GIVEN PASSAGE -
****************************************

In this episode on The Radcast, we’ve compiled the best episodes from the first half of 2021 where host Ryan Alford talks with guests who brought a ton of value about mindset shifts, building your brand, how your attitude determines how you dominate the market, and a LOT more...

If you enjoyed this episode of The Radcast, let us know by visiting our website www.theradcast.com or leave us a review on Apple Podcast. Be sure to keep up with all that’s radical from @ryanalford @radical_results @the.rad.cast

Transcript

00:00
This part of ending is starting again

00:06
You're listening to the Radcast. If it's radical, we cover it. Here's your host, Ryan Alford. Hey guys, what's up? Welcome to the latest edition of the Rad, Radcast. The key principles of marketing though really have not changed, right? And so some of the tactics, some of the technologies, that's changed, but the reality of how you design categories is still the same.

00:35
The reality of how you create demand and capture demand is still the same. The reality around how you build legendary breakthrough products is still the same. And some of the approaches of how we get there are very different, but at a principal level, a lot of the stuff's the same. And then in certain cases, you know, new technologies have opened up, if you will, new principles, and that's cool, too. But.

****************************************

INFORMATION SUPPLIED -
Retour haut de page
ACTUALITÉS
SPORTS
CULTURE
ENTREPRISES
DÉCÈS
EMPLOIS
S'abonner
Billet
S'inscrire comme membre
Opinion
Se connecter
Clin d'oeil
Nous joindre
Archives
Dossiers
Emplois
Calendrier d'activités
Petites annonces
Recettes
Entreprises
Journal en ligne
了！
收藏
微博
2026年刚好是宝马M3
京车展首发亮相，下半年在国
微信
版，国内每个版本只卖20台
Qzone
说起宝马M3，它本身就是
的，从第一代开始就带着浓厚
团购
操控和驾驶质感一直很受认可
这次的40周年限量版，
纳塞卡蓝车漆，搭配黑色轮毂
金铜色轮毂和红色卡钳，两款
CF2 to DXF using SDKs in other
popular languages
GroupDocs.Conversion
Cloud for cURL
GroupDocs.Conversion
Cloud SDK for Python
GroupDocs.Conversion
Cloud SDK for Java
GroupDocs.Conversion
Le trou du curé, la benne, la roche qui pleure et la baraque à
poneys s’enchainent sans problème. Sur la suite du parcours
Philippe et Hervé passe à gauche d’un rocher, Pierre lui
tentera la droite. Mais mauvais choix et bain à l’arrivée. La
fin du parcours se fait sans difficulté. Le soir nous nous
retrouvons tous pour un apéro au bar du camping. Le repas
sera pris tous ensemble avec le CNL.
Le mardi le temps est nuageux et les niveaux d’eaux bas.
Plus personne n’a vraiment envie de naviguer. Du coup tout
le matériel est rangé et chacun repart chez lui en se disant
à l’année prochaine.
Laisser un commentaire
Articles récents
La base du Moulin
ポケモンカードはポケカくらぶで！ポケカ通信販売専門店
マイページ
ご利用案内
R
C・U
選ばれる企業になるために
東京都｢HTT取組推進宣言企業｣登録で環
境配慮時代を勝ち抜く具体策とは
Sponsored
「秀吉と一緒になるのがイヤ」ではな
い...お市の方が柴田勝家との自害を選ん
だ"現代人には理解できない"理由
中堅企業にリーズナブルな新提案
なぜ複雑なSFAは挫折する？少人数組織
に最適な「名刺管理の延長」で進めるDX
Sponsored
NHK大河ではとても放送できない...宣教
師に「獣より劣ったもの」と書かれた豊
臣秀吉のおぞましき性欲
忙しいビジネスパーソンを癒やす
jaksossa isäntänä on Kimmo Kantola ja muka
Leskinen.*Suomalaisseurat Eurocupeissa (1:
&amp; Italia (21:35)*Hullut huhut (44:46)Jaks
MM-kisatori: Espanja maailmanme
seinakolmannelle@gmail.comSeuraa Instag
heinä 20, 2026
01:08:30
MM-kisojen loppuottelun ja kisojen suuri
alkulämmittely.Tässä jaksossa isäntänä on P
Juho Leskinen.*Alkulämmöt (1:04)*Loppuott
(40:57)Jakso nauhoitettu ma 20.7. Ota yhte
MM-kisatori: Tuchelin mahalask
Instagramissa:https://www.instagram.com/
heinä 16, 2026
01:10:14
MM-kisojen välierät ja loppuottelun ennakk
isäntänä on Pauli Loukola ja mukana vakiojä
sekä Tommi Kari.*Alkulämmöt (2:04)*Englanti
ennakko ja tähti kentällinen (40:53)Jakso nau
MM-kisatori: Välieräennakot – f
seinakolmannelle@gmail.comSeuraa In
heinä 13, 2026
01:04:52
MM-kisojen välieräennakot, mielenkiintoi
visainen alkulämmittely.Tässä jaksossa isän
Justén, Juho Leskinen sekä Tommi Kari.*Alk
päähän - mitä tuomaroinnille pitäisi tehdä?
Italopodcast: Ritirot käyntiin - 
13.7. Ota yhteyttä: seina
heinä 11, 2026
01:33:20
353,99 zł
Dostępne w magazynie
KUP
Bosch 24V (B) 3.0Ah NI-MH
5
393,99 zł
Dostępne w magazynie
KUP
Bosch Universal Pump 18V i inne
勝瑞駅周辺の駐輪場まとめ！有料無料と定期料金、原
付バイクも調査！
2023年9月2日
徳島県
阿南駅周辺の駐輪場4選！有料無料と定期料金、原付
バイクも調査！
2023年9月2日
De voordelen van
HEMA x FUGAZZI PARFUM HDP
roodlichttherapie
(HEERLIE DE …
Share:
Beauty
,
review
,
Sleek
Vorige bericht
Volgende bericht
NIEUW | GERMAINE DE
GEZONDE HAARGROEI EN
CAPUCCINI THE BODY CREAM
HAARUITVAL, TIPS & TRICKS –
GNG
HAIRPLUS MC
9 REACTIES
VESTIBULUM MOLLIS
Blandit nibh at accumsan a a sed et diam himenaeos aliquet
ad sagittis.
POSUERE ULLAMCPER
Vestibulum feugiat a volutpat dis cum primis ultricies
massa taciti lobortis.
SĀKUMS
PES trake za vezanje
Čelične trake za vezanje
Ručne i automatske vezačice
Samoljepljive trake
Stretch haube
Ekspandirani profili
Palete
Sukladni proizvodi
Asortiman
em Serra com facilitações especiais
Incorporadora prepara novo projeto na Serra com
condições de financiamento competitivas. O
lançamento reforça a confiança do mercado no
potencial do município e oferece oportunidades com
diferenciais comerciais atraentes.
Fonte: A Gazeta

****************************************

Write out the Radcast episode text word for word, starting at "If you enjoyed" and ending at "categories is still the same.".

TASK OUTPUT -
If you enjoyed this episode of The Radcast, let us know by visiting our website www.theradcast.com or leave us a review on Apple Podcast. Be sure to keep up with all that’s radical from @ryanalford @radical_results @the.rad.cast

Transcript

00:00
This part of ending is starting again

00:06
You're listening to the Radcast. If it's radical, we cover it. Here's your host, Ryan Alford. Hey guys, what's up? Welcome to the latest edition of the Rad, Radcast. The key principles of marketing though really have not changed, right? And so some of the tactics, some of the technologies, that's changed, but the reality of how you design categories is still the same.